PHNOM PENH, Feb. 13 (Xinhua) -- Cambodia has unveiled some measures to support local manufacturers and exporters if the European Union (EU) temporarily strips trade preferences from the kingdom.
The EU began on Tuesday the 18-month process that could lead to the temporary suspension of Cambodia's duty-free trading access to the EU market under the Everything But Arms (EBA) scheme due to concerns over human rights and labor rights.
The Ministry of Commerce issued a statement late on Tuesday, saying that it has canceled the Export Management Fee (EMF) charges, meaning that local exporters are no longer required to pay for a certificate of origin (CO).
Also, the exporters are not required to apply for a CO if it is not required by authorities in the destination country.
Previously, applying for a CO for garment products under 2,000 pieces or footwear under 200 pairs cost up to 23 U.S. dollars, according to a price table posted on the ministry's website.
The statement said the ministry has also pulled out the Cambodia Import Export Inspection and Fraud Repression (CamControl) unit from all border checkpoints to facilitate trade across the borders.
"These supporting measures will make the state lose multimillion U.S. dollars annually," the statement said.
Besides, ministries and institutions concerned have also worked to reduce production costs and transportation fees as well as to slash electricity tariffs, the statement said.
Cambodian Prime Minister Samdech Techo Hun Sen said in a Facebook post on Wednesday that the country has now stood up by itself and must continue to move forward with hope and confidence.
The prime minister said last month that the country still survives if the EU withdraws trade preferences from the kingdom.

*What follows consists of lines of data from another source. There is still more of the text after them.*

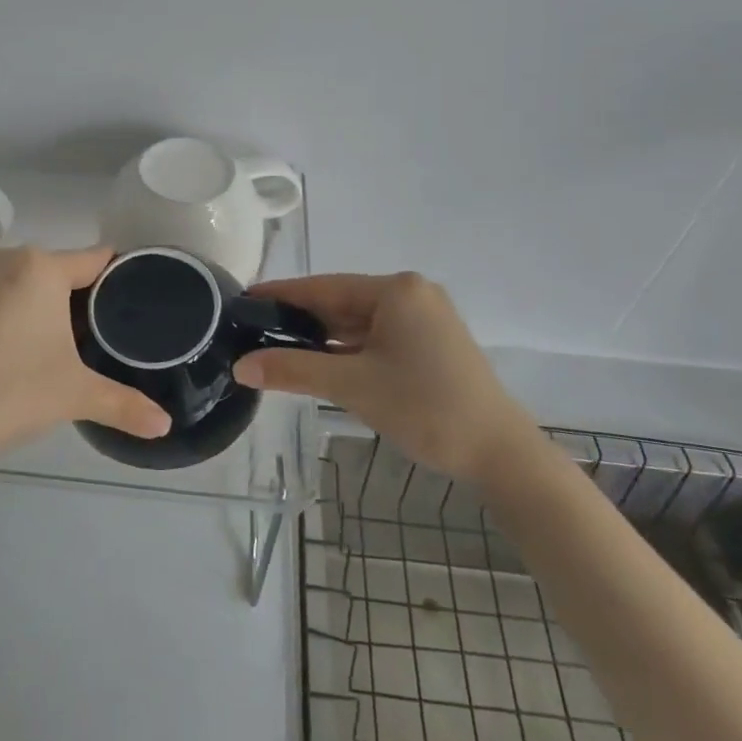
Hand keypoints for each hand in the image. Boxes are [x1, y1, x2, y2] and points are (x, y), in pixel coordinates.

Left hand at [0, 245, 168, 471]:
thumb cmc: (9, 393)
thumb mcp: (74, 395)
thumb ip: (125, 405)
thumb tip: (166, 426)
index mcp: (40, 266)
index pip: (95, 260)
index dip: (119, 280)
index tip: (136, 303)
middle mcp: (5, 257)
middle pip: (60, 271)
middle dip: (80, 300)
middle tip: (100, 340)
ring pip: (26, 282)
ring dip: (44, 306)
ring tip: (61, 347)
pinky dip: (12, 312)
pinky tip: (16, 349)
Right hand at [233, 272, 534, 478]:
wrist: (500, 454)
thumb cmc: (425, 408)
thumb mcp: (352, 386)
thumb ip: (293, 370)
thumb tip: (241, 365)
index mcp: (396, 290)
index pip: (323, 287)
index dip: (281, 295)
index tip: (243, 301)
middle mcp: (411, 294)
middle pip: (340, 303)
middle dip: (299, 320)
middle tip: (253, 332)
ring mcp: (424, 318)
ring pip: (358, 322)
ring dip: (322, 338)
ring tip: (276, 349)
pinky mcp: (431, 343)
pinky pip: (377, 337)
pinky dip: (348, 350)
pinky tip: (319, 362)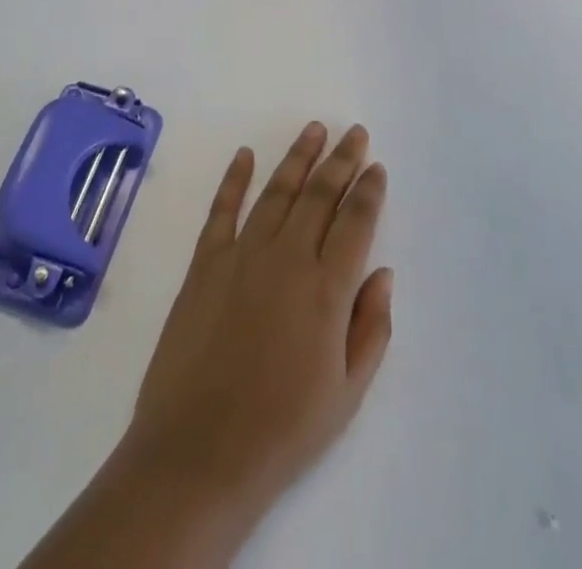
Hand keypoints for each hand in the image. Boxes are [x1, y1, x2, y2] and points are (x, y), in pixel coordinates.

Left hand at [120, 123, 393, 520]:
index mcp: (327, 288)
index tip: (376, 165)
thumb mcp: (346, 394)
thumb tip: (382, 272)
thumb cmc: (282, 431)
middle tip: (354, 132)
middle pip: (320, 194)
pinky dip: (235, 178)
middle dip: (341, 159)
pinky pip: (223, 208)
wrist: (199, 452)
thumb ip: (370, 328)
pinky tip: (245, 154)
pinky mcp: (206, 262)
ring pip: (277, 190)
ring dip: (298, 157)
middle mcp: (288, 257)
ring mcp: (243, 254)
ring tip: (315, 129)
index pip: (356, 222)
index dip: (368, 190)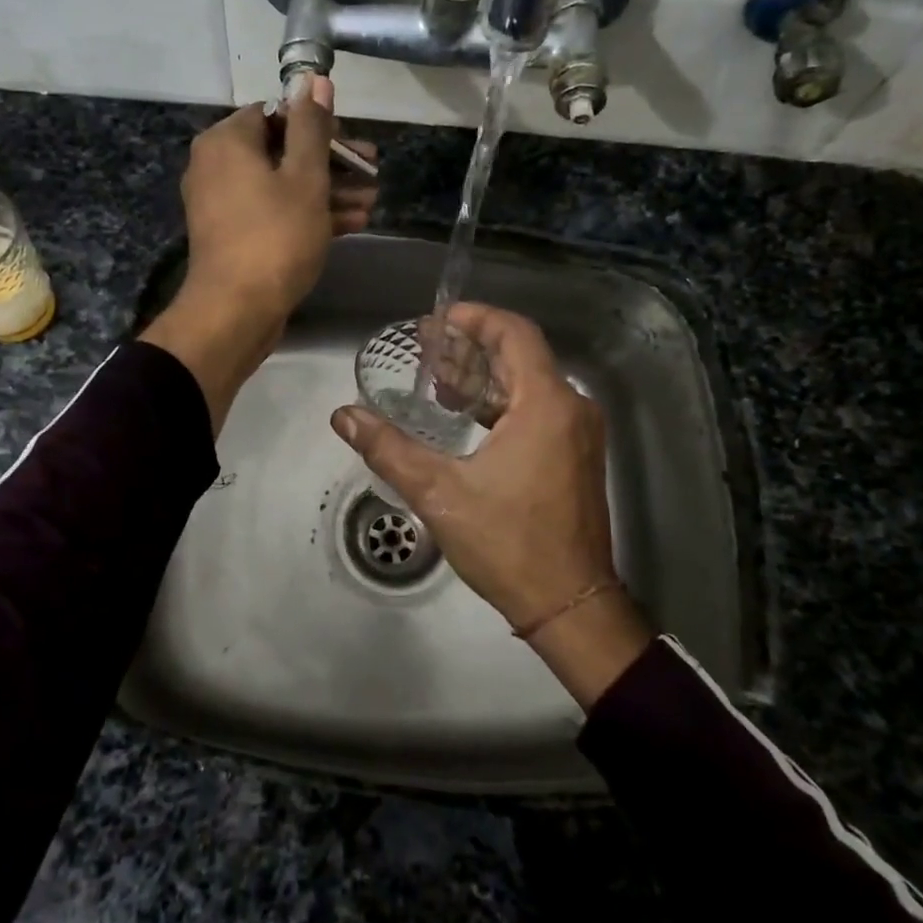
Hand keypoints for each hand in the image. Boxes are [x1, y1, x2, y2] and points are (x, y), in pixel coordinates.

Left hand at [141, 75, 377, 430]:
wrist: (236, 311)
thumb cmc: (275, 236)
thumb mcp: (305, 177)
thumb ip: (312, 126)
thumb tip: (314, 78)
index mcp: (228, 141)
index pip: (277, 113)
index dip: (320, 125)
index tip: (353, 145)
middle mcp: (217, 165)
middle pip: (283, 150)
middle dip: (332, 163)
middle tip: (372, 173)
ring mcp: (224, 203)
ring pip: (282, 184)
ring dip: (328, 191)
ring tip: (372, 201)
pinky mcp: (234, 234)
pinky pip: (274, 211)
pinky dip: (308, 213)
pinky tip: (352, 223)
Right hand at [330, 304, 653, 706]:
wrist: (570, 604)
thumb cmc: (509, 543)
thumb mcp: (440, 493)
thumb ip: (389, 449)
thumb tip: (344, 416)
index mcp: (547, 405)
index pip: (515, 334)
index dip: (476, 318)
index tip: (438, 319)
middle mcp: (571, 409)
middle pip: (520, 356)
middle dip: (472, 347)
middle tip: (426, 348)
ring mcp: (578, 434)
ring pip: (529, 385)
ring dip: (484, 377)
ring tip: (437, 379)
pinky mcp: (576, 457)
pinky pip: (537, 410)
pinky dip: (501, 404)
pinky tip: (465, 416)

To facilitate import and export activities, he said he decided to keep only two institutions, the immigration and the customs at all border checkpoints.
He said the government would also lower the fees on inspection of goods by scanning machines and the fees for getting customs papers stamped.
The Garment Manufacturers Association in Cambodia (GMAC) said on Monday that a suspension of EBA would increase tariffs by 12 percent in the garment sector and by 8 to 17 percent for footwear.